Po ślubie życie Hectora i Sophie zaczęło nabierać zupełnie nowego rytmu. Ich codzienność wypełniała się miłością, radością, ale także wyzwaniami. Nowe obowiązki, poczucie odpowiedzialności za siebie nawzajem, a także za małego Leona, który niebawem miał wypełnić ich życie swoją obecnością, sprawiały, że każdy dzień stawał się coraz bardziej intensywny, pełen emocji i oczekiwań.Kilka tygodni po ślubie Hector wrócił do treningów i meczów z drużyną. Choć dla niego piłka nożna była pasją, wciąż czuł, jak bardzo jego serce było teraz podzielone. Wspomnienie wspaniałego dnia, kiedy powiedział „tak" Sophie, nie opuszczało go, ale teraz musiał się skoncentrować na kolejnych wyzwaniach, które stawiał przed nim sport.

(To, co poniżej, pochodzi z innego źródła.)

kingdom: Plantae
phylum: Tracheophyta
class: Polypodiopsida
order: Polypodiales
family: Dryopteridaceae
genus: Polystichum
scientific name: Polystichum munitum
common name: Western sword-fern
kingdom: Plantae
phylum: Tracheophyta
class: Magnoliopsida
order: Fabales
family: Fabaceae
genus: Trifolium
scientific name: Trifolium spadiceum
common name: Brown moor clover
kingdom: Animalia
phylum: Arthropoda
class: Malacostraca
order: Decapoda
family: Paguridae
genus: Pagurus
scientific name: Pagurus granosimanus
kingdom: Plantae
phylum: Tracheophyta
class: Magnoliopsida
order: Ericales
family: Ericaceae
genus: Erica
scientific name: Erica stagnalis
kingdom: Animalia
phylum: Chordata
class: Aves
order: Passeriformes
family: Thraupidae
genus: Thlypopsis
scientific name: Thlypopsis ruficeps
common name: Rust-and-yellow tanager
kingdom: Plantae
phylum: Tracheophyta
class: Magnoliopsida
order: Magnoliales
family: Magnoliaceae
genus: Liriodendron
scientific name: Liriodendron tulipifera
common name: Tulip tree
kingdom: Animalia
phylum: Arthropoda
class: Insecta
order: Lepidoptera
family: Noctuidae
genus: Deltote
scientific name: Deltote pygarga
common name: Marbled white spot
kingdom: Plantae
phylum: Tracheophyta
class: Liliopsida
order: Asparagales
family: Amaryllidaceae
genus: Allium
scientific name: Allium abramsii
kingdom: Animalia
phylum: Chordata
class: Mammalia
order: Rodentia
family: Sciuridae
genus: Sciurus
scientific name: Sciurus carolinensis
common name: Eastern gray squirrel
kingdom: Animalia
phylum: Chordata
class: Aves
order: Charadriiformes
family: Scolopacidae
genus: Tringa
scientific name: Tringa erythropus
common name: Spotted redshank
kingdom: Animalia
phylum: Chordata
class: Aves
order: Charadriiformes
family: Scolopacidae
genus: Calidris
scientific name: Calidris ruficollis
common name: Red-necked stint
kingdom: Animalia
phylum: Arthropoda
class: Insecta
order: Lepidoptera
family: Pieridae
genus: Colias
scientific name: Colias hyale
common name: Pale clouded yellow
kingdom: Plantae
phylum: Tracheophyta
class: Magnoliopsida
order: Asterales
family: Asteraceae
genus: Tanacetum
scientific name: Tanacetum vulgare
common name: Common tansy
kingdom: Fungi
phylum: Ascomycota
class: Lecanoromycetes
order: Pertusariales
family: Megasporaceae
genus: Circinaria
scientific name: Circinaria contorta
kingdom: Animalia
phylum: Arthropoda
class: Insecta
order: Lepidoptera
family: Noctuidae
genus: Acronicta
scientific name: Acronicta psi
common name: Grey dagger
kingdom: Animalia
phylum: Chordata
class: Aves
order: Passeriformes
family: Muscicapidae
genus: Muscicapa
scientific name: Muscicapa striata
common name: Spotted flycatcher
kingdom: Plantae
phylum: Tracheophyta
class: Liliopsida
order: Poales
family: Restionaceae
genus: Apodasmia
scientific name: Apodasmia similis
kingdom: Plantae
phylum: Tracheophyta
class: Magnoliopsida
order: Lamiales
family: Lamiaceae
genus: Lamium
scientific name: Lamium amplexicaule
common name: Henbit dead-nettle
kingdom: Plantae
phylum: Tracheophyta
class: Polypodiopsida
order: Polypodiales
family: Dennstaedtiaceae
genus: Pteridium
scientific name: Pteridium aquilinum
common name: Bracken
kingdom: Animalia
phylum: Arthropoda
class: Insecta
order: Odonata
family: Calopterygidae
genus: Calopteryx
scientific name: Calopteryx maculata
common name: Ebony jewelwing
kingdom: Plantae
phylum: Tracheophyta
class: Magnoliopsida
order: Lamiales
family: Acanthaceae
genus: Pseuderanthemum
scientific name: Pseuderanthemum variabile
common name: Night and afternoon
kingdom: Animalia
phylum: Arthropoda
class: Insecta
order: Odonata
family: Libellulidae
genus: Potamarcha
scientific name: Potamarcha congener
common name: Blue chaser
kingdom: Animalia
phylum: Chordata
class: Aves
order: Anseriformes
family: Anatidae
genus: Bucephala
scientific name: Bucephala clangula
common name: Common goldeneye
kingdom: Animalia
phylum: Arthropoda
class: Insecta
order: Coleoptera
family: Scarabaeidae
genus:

Pewnego popołudnia, po intensywnym treningu, Hector wrócił do domu, gdzie Sophie czekała na niego z ciepłym obiadem. Było to ich małe rytuał. Sophie z uśmiechem poczęstowała go swoimi ulubionymi potrawami, wiedząc, że mąż będzie wdzięczny za jej troskę.
– Jak było na treningu? – zapytała, zerkając na niego znad stołu, gdzie właśnie układała talerze.
Hector opadł na krzesło, zmęczony, ale szczęśliwy.
– Trudno, ale tak jak zawsze – odpowiedział z uśmiechem. – Chciałbym, żebyś była na stadionie, widziała, jak gramy. Może wkrótce przyjdziesz na mecz, hm? Leon już na pewno będzie chciał zobaczyć swojego tatę na boisku.
Sophie poczuła, jak jej serce bije szybciej. Mimo że była na początku ciąży, myśl o tym, że ich syn będzie widział swojego ojca grającego w piłkę nożną, była dla niej niesamowita. Czuła, jak mocno łączy się z tą myślą – o przyszłości, o małym Leonie, który już niedługo zapełni ich życie.
– Na pewno, kochanie – odpowiedziała z ciepłym uśmiechem. – Będziemy was wspierać na każdym kroku.
Poczuła wtedy, jak jej serce napełnia się miłością i dumą, patrząc na Hectora. Wiedziała, że to, co razem zbudowali, było silniejsze niż cokolwiek innego.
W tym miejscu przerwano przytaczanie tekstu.